● **Supplied passage**
******************************
Latvia – a potential target for Russian economic aggression?
Politically, Latvia is firmly anchored to the West through its membership of the European Union and NATO. Economically, however, the country still remains under significant Russian influence. The Kremlin has several economic instruments at its disposal which could be used to cause significant negative impact on Latvian economy. The key ones would include restricting imports of Latvian goods, banning future and liquidating existing Russian FDIs in Latvia, reducing volumes of Russian freight transit through Latvian ports, halting supplies of natural gas to Latvia, and withdrawing non-resident deposits controlled by Russia-related entities from the Latvian banking system.
Restricting imports of Latvian goods
One of the most basic instruments that Moscow could use against Riga is to further close access to the Russian market for Latvian goods. In 2016 Latvia exported to Russia goods worth 0.78billion euros (7.6 per cent of the total) an amount equivalent to 0.3 per cent of Latvian GDP. Therefore, any measures resulting in significant trade reduction would have a noticeable negative impact on Latvian economy.
However, the potential short-term impact of trade disruption needs to be seen in a broader economic context. The trade in goods between both countries has been already significantly reduced by sanctions and counter-sanctions in the aftermath of the start of the Ukrainian crisis in 2014. The value of Latvian goods exported to the Russian market decreased by 32 per cent from its 2013 peak of 1.16 billion euros to 0.78billion euros recorded in 2016.
******************************
● **Material provided**
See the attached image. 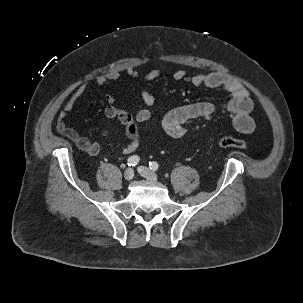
******************************
● **What you need to do**
**A.** Answer these questions from the passage on Latvia and Russia:
(i) Through membership of which two organizations is Latvia politically anchored to the West?
(ii) In which year did the value of Latvian goods exported to Russia reach its peak?
(iii) By what percentage did that export value decrease by 2016?
**B.** Please output the passage on Latvia and Russia from "Politically, Latvia is" up to and including "Latvian banking system.", copied without changes.
**C.** Condense the paragraph of the passage on Latvia and Russia that begins "However, the potential short-term impact" into a short list that keeps its main facts.
The lines come from a separate source unrelated to the passage on Latvia and Russia.

● **Full answers**
**A.**
(i) The European Union and NATO
(ii) 2013
(iii) 32 per cent

**B.**
Politically, Latvia is firmly anchored to the West through its membership of the European Union and NATO. Economically, however, the country still remains under significant Russian influence. The Kremlin has several economic instruments at its disposal which could be used to cause significant negative impact on Latvian economy. The key ones would include restricting imports of Latvian goods, banning future and liquidating existing Russian FDIs in Latvia, reducing volumes of Russian freight transit through Latvian ports, halting supplies of natural gas to Latvia, and withdrawing non-resident deposits controlled by Russia-related entities from the Latvian banking system.

**C.**
- The short-term impact of trade disruption must be viewed in a broader economic context.
- Sanctions and counter-sanctions after the start of the Ukrainian crisis in 2014 have already significantly reduced trade in goods between the two countries.
- The value of Latvian goods exported to Russia fell by 32 per cent, from a 2013 peak of 1.16 billion euros to 0.78 billion euros in 2016.